[ENTRIES SHOWN Boundary: Start]

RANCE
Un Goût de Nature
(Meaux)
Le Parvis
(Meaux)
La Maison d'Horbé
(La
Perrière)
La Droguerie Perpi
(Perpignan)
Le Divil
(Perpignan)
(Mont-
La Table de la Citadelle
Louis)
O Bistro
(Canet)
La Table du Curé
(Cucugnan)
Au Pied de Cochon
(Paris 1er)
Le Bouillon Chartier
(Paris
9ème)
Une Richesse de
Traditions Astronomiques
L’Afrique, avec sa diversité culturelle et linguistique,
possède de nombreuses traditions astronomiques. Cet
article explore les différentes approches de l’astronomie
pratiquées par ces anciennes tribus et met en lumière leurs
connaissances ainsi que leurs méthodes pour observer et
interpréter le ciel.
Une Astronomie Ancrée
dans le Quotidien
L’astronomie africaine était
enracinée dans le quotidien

[ENTRIES SHOWN Boundary: End]
[ENTRIES SHOWN Boundary: Start]

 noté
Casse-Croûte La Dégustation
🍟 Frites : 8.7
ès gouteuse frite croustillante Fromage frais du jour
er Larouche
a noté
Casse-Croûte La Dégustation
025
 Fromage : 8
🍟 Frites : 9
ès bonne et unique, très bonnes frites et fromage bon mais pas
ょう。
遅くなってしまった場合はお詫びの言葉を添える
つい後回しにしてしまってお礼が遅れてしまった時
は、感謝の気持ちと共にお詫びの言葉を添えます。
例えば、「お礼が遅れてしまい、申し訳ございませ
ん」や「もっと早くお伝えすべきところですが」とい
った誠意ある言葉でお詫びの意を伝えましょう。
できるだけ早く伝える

[ENTRIES SHOWN Boundary: End]

▶ TASK BRIEF:
Of the entries above, repeat exactly the lines from the line with "interpréter le ciel." through the line with "enracinée dans le quotidien", both of them included.

▶ RESULT:
interpréter le ciel.
Une Astronomie Ancrée
dans le Quotidien
L’astronomie africaine était
enracinée dans le quotidien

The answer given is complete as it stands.